La discussion s’instaure à ce sujet entre la conférencière et l’auditoire lequel lui donne les courbes de population utilisées par les études prospectives des compagnies pétrolières : la courbe de population utilisée y est celle de Jean Bourgeois-Pichat avec, si aucune réaction sérieuse n’intervient, un maximum vers 8 milliards autour de 2040 puis l’effondrement d’une population vieillie retombant en 2100 bien en dessous du niveau actuel. En vérité nous devons faire face aux deux problèmes à la fois et, sur le plan écologique, aboutir à de vrais efforts en matière de respect de la nature, de lutte contre les gaspillages, d’éducation des populations.
Questions
La question de loin la plus importante est donc celle de l’énergie, n’y a‑t-il pas beaucoup de désinformation dans ce domaine ?
Certes, en parlant sans cesse de la pénurie qui menace les compagnies pétrolières contribuent à maintenir un prix élevé. Il en est de même avec la stigmatisation de l’énergie nucléaire laquelle est tout de même un moyen majeur pour diminuer l’effet de serre.
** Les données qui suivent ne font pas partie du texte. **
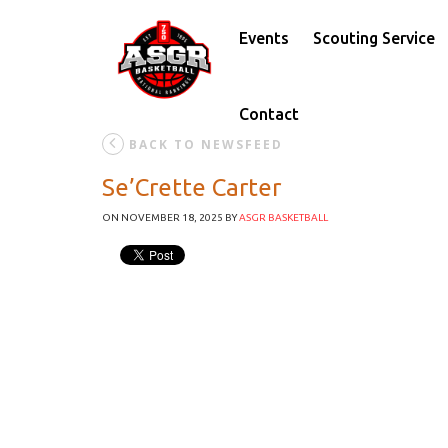
Events
Scouting Service
Contact
BACK TO NEWSFEED
Se’Crette Carter
ON NOVEMBER 18, 2025
BY
ASGR BASKETBALL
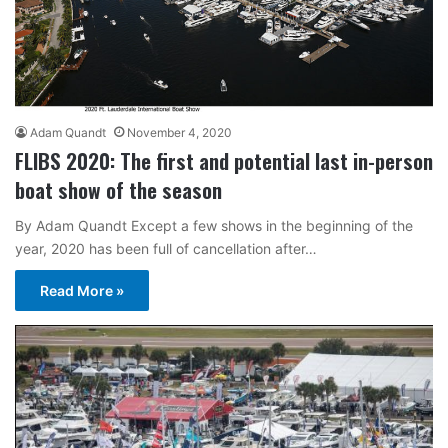
Adam Quandt
November 4, 2020
FLIBS 2020: The first and potential last in-person
boat show of the season
By Adam Quandt Except a few shows in the beginning of the
year, 2020 has been full of cancellation after…
Read More »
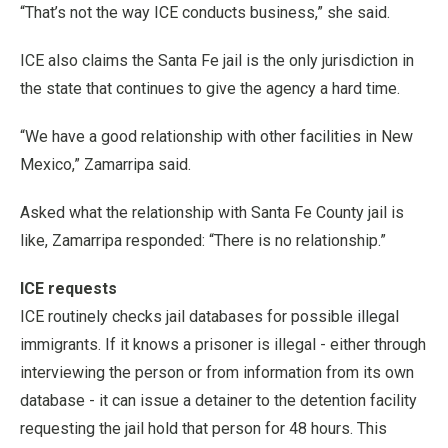
“That’s not the way ICE conducts business,” she said.
ICE also claims the Santa Fe jail is the only jurisdiction in
the state that continues to give the agency a hard time.
“We have a good relationship with other facilities in New
Mexico,” Zamarripa said.
Asked what the relationship with Santa Fe County jail is
like, Zamarripa responded: “There is no relationship.”
ICE requests
ICE routinely checks jail databases for possible illegal
immigrants. If it knows a prisoner is illegal - either through
interviewing the person or from information from its own
database - it can issue a detainer to the detention facility
requesting the jail hold that person for 48 hours. This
L’un des auditeurs souligne qu’il est évidemment désastreux que des campagnes écologiques mal dirigées aient abouti à la fermeture de la centrale de Creys-Malville.
N’y a‑t-il pas un parallèle à faire avec la fameuse mise en garde du » Club de Rome » dans les années 1970 ?
Bien sûr ces prévisions risquent de pêcher par pessimisme et par manque de foi dans les possibilités humaines d’innovation face aux difficultés. Rappelons tout de même que le prix du charbon a doublé ces dernières années et que celui du pétrole a connu des variations plus importantes encore.
Que pensez-vous des énergies renouvelables ?
Il faut les développer et ne surtout pas les traiter par le mépris, c’est toujours cela de gagné. Mais il ne faut pas non plus se faire d’illusion et, sauf invention tout à fait remarquable (par exemple le moteur à hydrogène), elles ne seront pas à la hauteur du problème.